(Stored items)
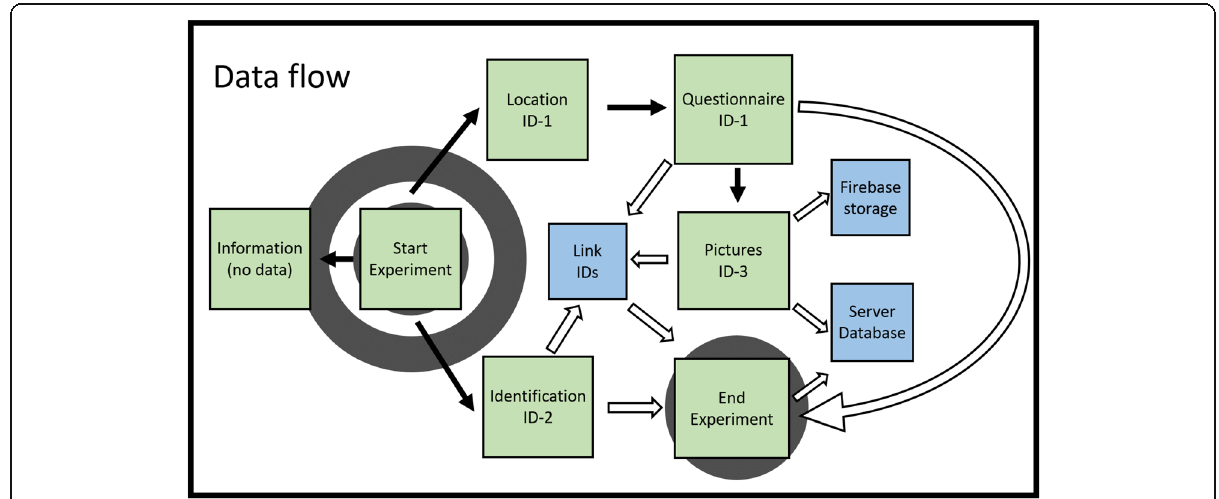
Fig. 3 Data flow of the application. Application activities are represented in green boxes, data holders are in blue boxes. Solid block arrows represents application ’ s workflow while white arrows carry data. Data generated by users carry unique IDs and are linked before being sent to the server. Activities performed alone are not linked. Picture data are sent in two places: a Firebase storage where they can be viewed directly and the server where they are stored as a byte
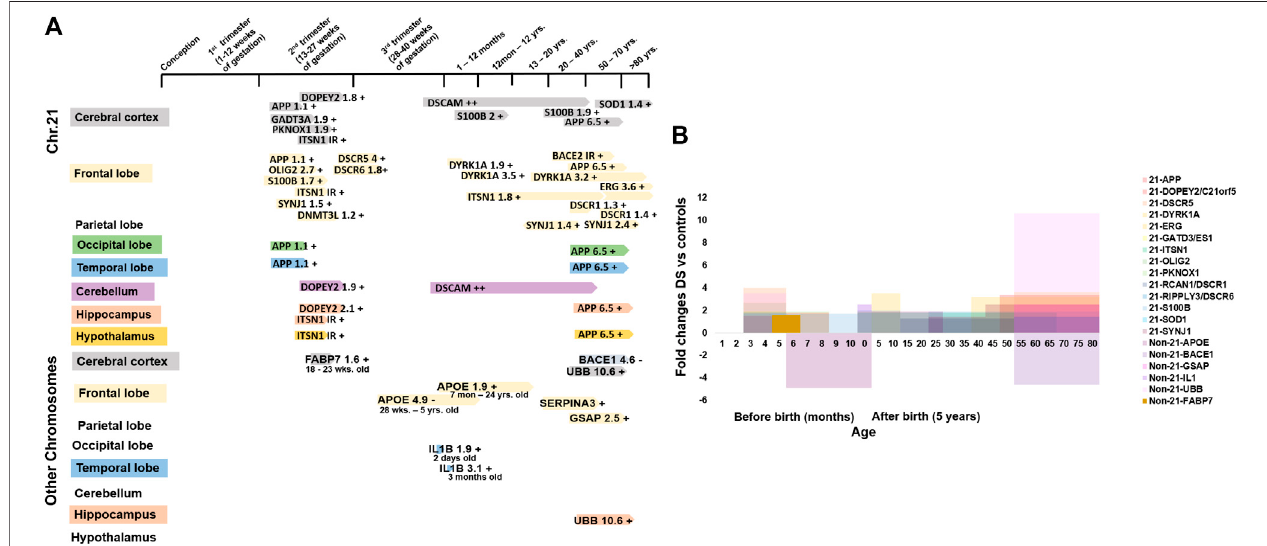
FIGURE4| MolecularchangesinhumanDownsyndromebrains. (A) Timelineofstudiedbraindevelopmentgenesduringdevelopmentinchromosome21(Chr21, upperpanel)andotherchromosomes(non-Chr21,lowerpanel)inbrainswithDS.+/-=increase/decreaseexpressionlevelscomparedtonormalcontrolbrains. (B) Fold changes of studied brain development gene expression in Chr21 & non-Chr21 in brains with DS. Mean change data is extracted from available literature as shown in Table 1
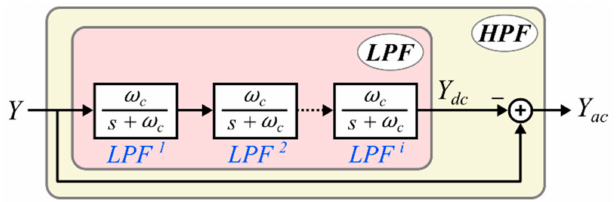
Figure 10. Proposed HPF block diagram.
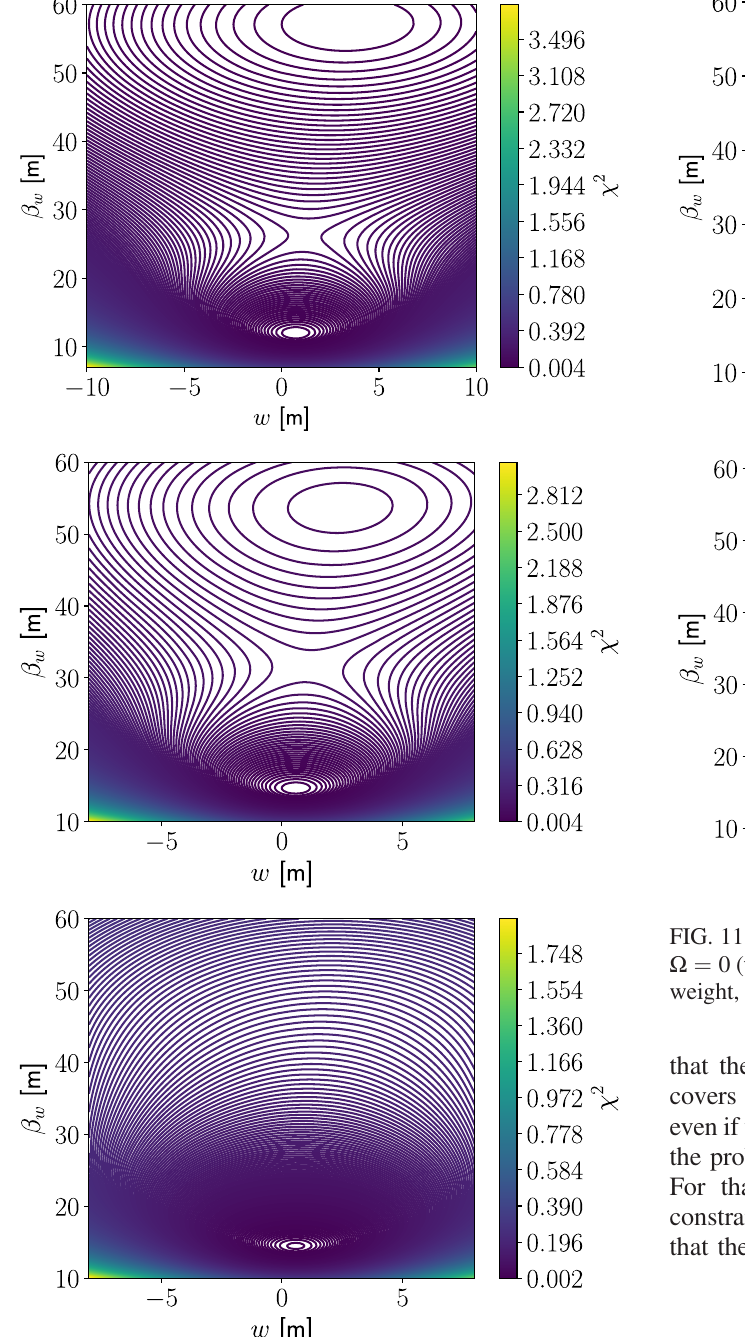
FIG. 10. Scans over w and β w and the figure of merit value obtained for different phase advance weights: Ω ¼ 0 (top), Ω ¼ 0 . 2 (middle), and Ω ¼ 0 . 5 (bottom) for LHC injection optics.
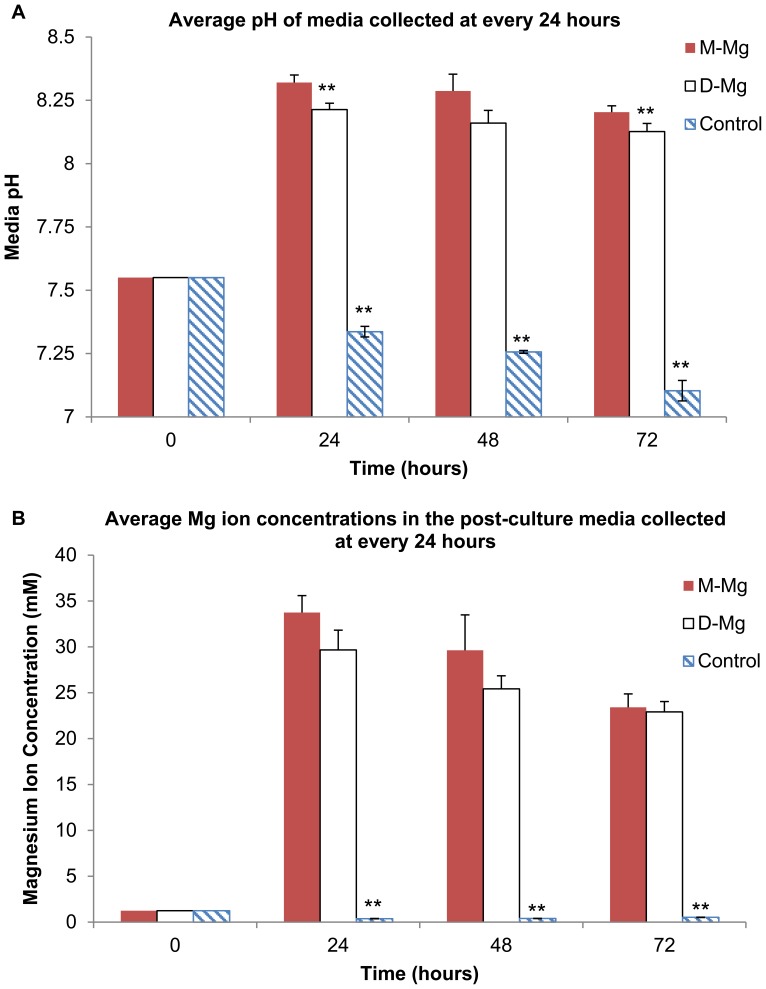
Media pH and Mg ion concentrations in the media collected at every 24 hours after hESCs were cultured with M-Mg and D-Mg for 72 hours.(A) The average pH and (B) the average magnesium ion concentrations (**p<0.05 compared to M-Mg). Values are mean ± standard deviation: n = 3. The average pH and Mg ion concentrations for the culture with both Mg samples significantly increased as compared with the control without Mg samples. The statistically significant lower pH of the post-culture media with D-Mg was detected in comparison with M-Mg. Furthermore, after 24 hours, a general trend of gradual decrease in average pH and magnesium ion concentrations over time was observed for both Mg samples. (**p<0.05 compared to M-Mg). Values are mean ± standard deviation: n = 3.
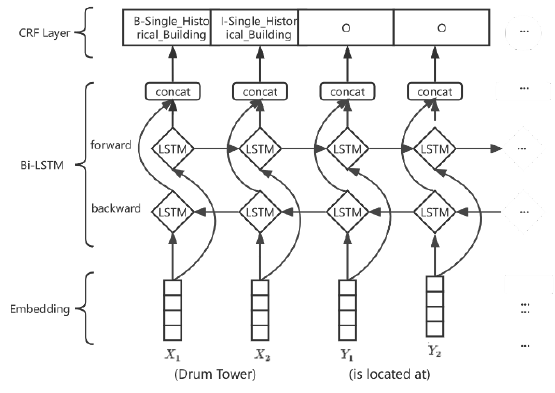
Figure 2 . The structure of BiLSTM-CRF network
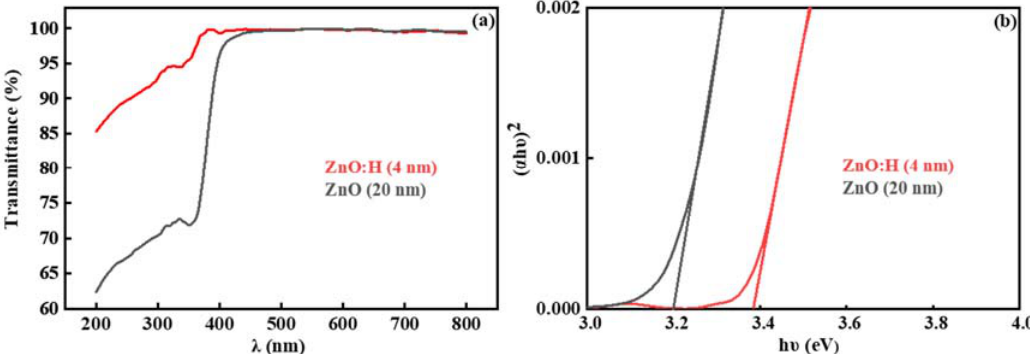
Figure 7. ( a ) UV-Vis transmission spectra and ( b ) the function relationship curves of ( α h ν ) 2 - h ν of ZnO:H prepared at H 2 /(Ar + H 2 ) = 0.13% and ZnO channel layers.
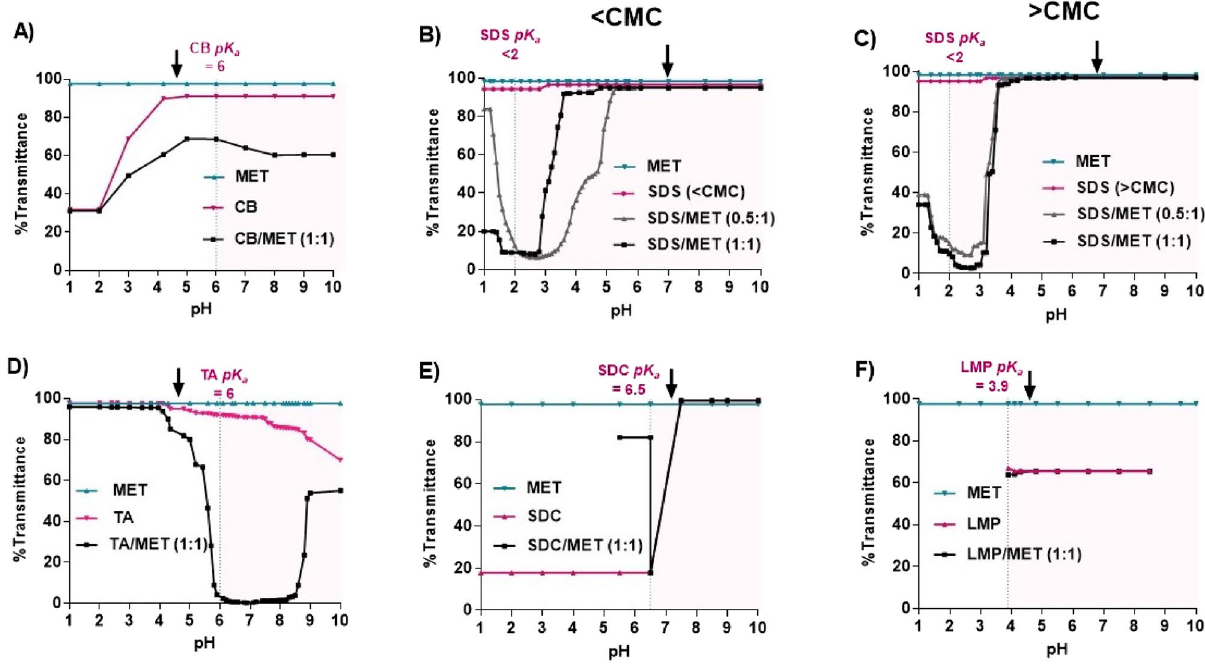
Figure 2. %Transmittance change versus pH for metformin hydrochloride (MET) with different ligands. ( A ) Carbopol (CB), ( B ) Sodium dodecyl sulfate (SDS) below critical micelle concentration (CMC), ( C ) SDS above CMC, ( D ) Tannic acid (TA), ( E ) Sodium deoxycholate (SDC), and ( F ) Low molecular weight pectin (LMP), compared to free MET and free ligand solutions. Black arrows show starting pH of ligand/MET mixture before pH adjustment. The pink plot area shows the pH range where both MET and ligand are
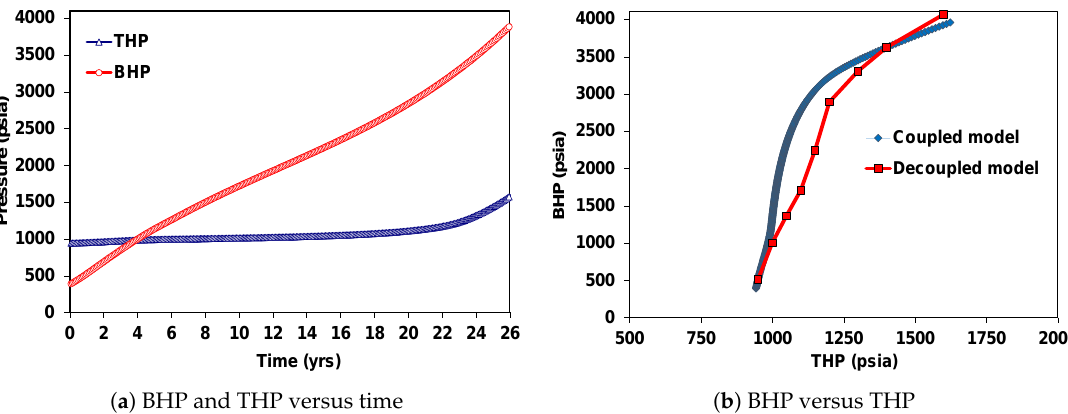
Figure 11. BHP and THP versus time from the coupled model ( a ) and comparison of the BHP–THP curves from the coupled and decoupled models ( b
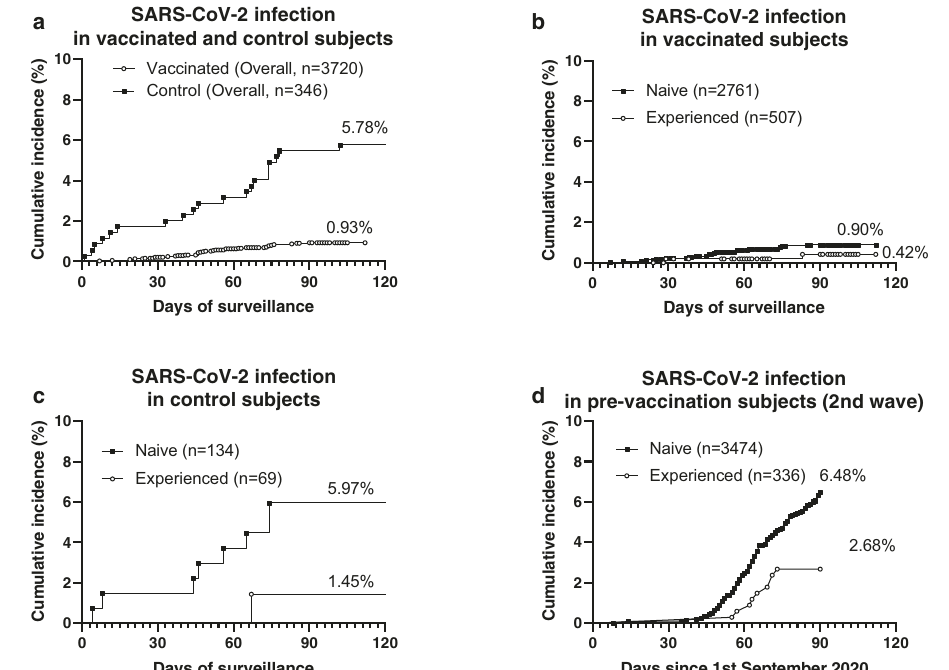
Fig. 2 SARS-CoV-2 infection in vaccinated and non-vaccinated healthcare workers of San Matteo hospital. a Cumulative incidence of SARS-CoV-2 infection in vaccinated subjects and non-vaccinated controls. b Cumulative incidence of SARS-CoV-2 infection in SARS-CoV-2-naïve and experienced vaccinated subjects. c Cumulative incidence of SARS-CoV-2 infection in SARS-CoV-2-naïve and experienced non-vaccinated control subjects. d Cumulative incidence of SARS-CoV-2 infection in SARS-CoV-2-naïve and experienced subjects before vaccine implementation during the second pandemic wave (period: September 1st-November 30th 2020).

* **Exercise description**:
Your answer must be exactly the lines from the one with "Figure 11. BHP" through the final line of the data, with no pictures in it.

* **Exercise result**:
Figure 11. BHP and THP versus time from the coupled model ( a ) and comparison of the BHP–THP curves from the coupled and decoupled models ( b
Fig. 2 SARS-CoV-2 infection in vaccinated and non-vaccinated healthcare workers of San Matteo hospital. a Cumulative incidence of SARS-CoV-2 infection in vaccinated subjects and non-vaccinated controls. b Cumulative incidence of SARS-CoV-2 infection in SARS-CoV-2-naïve and experienced vaccinated subjects. c Cumulative incidence of SARS-CoV-2 infection in SARS-CoV-2-naïve and experienced non-vaccinated control subjects. d Cumulative incidence of SARS-CoV-2 infection in SARS-CoV-2-naïve and experienced subjects before vaccine implementation during the second pandemic wave (period: September 1st-November 30th 2020).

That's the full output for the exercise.